Uma em cada sete brasileiras entre 18 e 39 anos já realizou ao menos um aborto na vida, o equivalente a uma multidão de 5 milhões de mulheres. É o que revela a Pesquisa Nacional de Aborto feita pela Universidade de Brasília (UnB), com o apoio da Agência Ibope Inteligência e do Ministério da Saúde. De acordo com o estudo, na faixa etária entre 35 e 39 anos a proporção é ainda maior: uma em cada cinco mulheres já fez um aborto. "A pesquisa mostra a magnitude do aborto no Brasil. Revela que há um problema de saúde pública a enfrentar. É preciso parar de varrer este tema para debaixo do tapete", afirma um dos autores do estudo, o professor do departamento de Sociologia da UnB Marcelo Medeiros.

Para a psicoterapeuta e professora do curso de Psicologia da Pontifícia Universidade Católica do Paraná (PUCPR) Renate Vicente, a mulher que interrompe a gravidez tende a esconder o aborto da sociedade e também de si mesma. "Quando você faz algo que não é exatamente o seu projeto de vida, fica em conflito interno. Não quer lembrar que fez algo contra o que acredita: o direito à vida. Então acaba vivendo como se não tivesse feito para se esquivar do conflito interno", explica.  

Colocados os números e conhecidas essas mulheres, a questão agora é o que fazer com elas e como enfrentar o problema. O Código Penal brasileiro prevê pena de detenção de um a três anos para a gestante que provoca aborto. A exceção é para os casos em que a gestação representa risco à vida da mulher ou quando decorre de estupro – o aborto não deixa de ser crime, mas não há punição nestas situações. "Nós vamos mesmo querer colocar 5 milhões de mulheres casadas, mães e religiosas na cadeia?", questiona Medeiros. "A mulher que faz aborto no Brasil é a mulher comum: a sua mãe, a sua irmã, a prima, a vizinha. Todo mundo conhece alguém que já fez um aborto e com esse perfil", diz.

MATERIAL FORNECIDO:
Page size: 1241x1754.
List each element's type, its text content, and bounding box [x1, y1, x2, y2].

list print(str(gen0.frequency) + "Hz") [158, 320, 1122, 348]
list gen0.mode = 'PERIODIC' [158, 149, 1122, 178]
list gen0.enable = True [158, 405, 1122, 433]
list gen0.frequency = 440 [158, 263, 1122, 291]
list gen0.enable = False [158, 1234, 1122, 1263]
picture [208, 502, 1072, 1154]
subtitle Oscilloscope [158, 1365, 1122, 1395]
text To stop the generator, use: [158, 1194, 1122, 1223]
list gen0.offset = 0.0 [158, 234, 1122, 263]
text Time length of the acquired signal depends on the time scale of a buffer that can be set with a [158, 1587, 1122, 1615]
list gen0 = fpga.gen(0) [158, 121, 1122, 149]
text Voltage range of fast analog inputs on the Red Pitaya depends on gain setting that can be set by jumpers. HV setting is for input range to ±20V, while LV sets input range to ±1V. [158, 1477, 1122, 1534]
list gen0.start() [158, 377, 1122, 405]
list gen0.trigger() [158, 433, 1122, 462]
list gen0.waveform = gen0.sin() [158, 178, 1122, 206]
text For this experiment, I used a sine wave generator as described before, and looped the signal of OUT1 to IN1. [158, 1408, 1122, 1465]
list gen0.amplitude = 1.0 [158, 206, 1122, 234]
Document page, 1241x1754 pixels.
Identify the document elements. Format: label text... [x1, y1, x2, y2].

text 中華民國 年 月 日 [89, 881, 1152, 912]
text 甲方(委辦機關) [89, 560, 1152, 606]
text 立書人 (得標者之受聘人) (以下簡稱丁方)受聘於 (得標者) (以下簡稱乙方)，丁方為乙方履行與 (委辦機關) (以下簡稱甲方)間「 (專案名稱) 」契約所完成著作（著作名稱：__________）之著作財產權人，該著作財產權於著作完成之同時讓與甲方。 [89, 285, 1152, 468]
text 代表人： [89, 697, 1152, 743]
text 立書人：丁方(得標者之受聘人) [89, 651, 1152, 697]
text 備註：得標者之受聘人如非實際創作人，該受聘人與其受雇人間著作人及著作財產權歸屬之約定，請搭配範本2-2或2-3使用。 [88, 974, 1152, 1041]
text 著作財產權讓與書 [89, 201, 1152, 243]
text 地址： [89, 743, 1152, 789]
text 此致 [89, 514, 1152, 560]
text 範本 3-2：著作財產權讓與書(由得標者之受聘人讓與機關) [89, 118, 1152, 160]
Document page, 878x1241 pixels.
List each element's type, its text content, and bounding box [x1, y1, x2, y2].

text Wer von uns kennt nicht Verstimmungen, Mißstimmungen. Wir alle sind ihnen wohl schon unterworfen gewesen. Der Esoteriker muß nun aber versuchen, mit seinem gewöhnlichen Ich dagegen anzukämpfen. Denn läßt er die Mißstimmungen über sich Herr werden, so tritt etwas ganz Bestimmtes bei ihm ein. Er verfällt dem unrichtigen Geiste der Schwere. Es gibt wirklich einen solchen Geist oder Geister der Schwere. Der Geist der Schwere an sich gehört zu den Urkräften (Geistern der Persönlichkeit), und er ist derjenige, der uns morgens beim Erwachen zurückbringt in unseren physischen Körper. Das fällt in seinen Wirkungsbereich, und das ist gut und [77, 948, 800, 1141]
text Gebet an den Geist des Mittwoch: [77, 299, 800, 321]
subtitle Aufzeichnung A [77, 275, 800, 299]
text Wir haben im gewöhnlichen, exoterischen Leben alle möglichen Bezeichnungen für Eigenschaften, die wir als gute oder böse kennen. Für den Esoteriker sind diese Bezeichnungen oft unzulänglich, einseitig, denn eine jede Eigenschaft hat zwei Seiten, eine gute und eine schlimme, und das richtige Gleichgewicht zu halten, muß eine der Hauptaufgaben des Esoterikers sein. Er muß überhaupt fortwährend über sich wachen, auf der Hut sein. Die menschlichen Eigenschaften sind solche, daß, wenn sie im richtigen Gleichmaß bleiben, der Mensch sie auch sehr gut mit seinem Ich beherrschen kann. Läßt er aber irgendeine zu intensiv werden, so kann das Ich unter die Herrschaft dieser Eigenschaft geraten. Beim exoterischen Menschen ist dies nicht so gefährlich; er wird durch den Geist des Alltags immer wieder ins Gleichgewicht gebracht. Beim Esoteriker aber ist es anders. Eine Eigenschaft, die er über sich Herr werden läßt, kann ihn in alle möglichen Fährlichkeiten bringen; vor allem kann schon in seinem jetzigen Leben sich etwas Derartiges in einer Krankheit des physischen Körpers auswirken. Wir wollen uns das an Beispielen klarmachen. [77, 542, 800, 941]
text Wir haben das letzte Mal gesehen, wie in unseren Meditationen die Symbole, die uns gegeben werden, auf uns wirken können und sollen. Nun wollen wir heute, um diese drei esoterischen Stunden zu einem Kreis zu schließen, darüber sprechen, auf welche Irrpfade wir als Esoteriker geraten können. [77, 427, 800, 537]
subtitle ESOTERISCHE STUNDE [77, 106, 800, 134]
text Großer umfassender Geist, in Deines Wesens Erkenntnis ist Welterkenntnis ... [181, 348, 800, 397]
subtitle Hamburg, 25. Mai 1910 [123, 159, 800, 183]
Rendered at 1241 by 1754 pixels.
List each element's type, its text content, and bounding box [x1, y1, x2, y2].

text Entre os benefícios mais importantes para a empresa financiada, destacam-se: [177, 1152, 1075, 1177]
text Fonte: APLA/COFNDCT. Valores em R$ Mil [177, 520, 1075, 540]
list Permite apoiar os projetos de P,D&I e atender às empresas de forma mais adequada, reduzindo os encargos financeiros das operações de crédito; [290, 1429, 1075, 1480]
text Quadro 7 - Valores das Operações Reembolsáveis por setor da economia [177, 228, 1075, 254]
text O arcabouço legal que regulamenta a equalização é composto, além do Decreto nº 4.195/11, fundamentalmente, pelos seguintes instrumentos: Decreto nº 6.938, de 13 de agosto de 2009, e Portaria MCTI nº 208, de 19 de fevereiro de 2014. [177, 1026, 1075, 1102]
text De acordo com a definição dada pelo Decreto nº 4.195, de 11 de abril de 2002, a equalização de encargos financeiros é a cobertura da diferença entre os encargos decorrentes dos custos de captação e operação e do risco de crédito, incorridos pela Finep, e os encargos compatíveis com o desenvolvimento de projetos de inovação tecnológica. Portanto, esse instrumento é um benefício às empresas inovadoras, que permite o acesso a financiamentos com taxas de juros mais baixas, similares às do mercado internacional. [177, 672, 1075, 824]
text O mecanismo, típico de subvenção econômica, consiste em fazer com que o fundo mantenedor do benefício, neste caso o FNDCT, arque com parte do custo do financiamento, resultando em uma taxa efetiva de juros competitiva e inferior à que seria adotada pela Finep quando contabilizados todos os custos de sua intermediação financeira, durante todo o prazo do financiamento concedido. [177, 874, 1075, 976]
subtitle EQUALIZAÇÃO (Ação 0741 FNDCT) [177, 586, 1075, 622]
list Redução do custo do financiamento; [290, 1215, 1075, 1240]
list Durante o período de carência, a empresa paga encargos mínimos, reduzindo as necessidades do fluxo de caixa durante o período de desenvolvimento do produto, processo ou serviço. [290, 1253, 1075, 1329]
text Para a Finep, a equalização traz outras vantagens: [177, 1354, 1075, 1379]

INSTRUÇÕES DE TRABALHO:
1) Reescreva o trecho sobre aborto no Brasil começando em "Uma em cada sete" e terminando em "UnB Marcelo Medeiros.", trocando "Ministério da Saúde" por "Ministério da Educação".
2) De acordo com o trecho sobre aborto no Brasil, qual pena o Código Penal brasileiro prevê para a gestante que provoca aborto?
3) Dê continuidade ao trecho sobre aborto no Brasil a partir do ponto em que ele termina.

LISTA DE RESPOSTAS:
1)
Uma em cada sete brasileiras entre 18 e 39 anos já realizou ao menos um aborto na vida, o equivalente a uma multidão de 5 milhões de mulheres. É o que revela a Pesquisa Nacional de Aborto feita pela Universidade de Brasília (UnB), com o apoio da Agência Ibope Inteligência e do Ministério da Educação. De acordo com o estudo, na faixa etária entre 35 e 39 anos a proporção é ainda maior: uma em cada cinco mulheres já fez um aborto. "A pesquisa mostra a magnitude do aborto no Brasil. Revela que há um problema de saúde pública a enfrentar. É preciso parar de varrer este tema para debaixo do tapete", afirma um dos autores do estudo, o professor do departamento de Sociologia da UnB Marcelo Medeiros.

2) Pena de detenção de um a três anos.

3)
Dentre o total de mulheres que declaram na pesquisa já terem feito pelo menos um aborto, 64% são casadas e 81% são mães. Pouco me­­nos de dois terços das mulheres que fizeram aborto são católicas, um quarto protestantes ou evangélicas. A pesquisa também revela que cerca de 60% das mulheres fizeram seu último (ou único) aborto no centro do período repro­­du­­tivo, isto é, entre 18 e 29 anos, sendo o pico de incidência entre 20 e 24 anos. A classe social não interfere na decisão.

Para a doutora em Microbiolo­­gia, professora do Instituto de Biologia da UnB e presidente do movimento Brasil sem Aborto, Lenise Garcia, legalizar a prática não resolve o problema. "Se o aborto é o problema, não pode ser a solução. A vida é o maior de todos os direitos e ela começa na concepção. Qualquer livro de Embriologia diz isso. No momento da concepção já estava definido que eu seria uma mulher, com o nariz da minha mãe e com os olhos do meu pai", argumenta a ativista, que no fim do mês passado esteve em Curitiba para lançar o comitê local do movimento. "Todos que estão aqui, inclusive os que defendem o aborto, só estão aqui porque não foram abortados", diz.  

Segundo ela, nos países em que a prática é legalizada, ela acaba por ser banalizada. "O aborto acaba sendo feito meio sem pensar e depois faz mal para a mulher que terá problemas psíquicos, depressão. Na Espanha, por exemplo, é comum encontrar mulheres com 18 a 20 anos que fizerem dois ou três abortos. Ela acaba fazendo, muitas vezes, pressionada pelo ho­­mem. Depois ela carrega a carga de ter feito o aborto sozinha. Se a mulher se sente amparada, a tendência é ela desistir do aborto", afir­­ma. "O que precisa é prevenção. Deve-se atuar responsavelmente em relação à sexualidade", define. 

Metodologia 

A Pesquisa Nacional de Aborto é o maior levantamento já feito sobre o assunto no Brasil. Antes, os dados eram imprecisos e coletados so­­mente quando as mulheres ti­­nham alguma complicação e procuravam hospitais públicos. Para conseguir chegar a um resultado fidedigno, o método usado aliou questionários respondidos a próprio punho pelas entrevistadas e depositados em uma urna a questionários aplicados com entrevistadores com indagações sociais e demográficas. "Só conseguimos porque garantimos a elas o sigilo", explica Medeiros. No total, foram ouvidas 2.002 mulheres entre 18 e 39 anos, das capitais brasileiras e de municípios acima de 5 mil habitantes, respeitando a composição social e demográfica da população.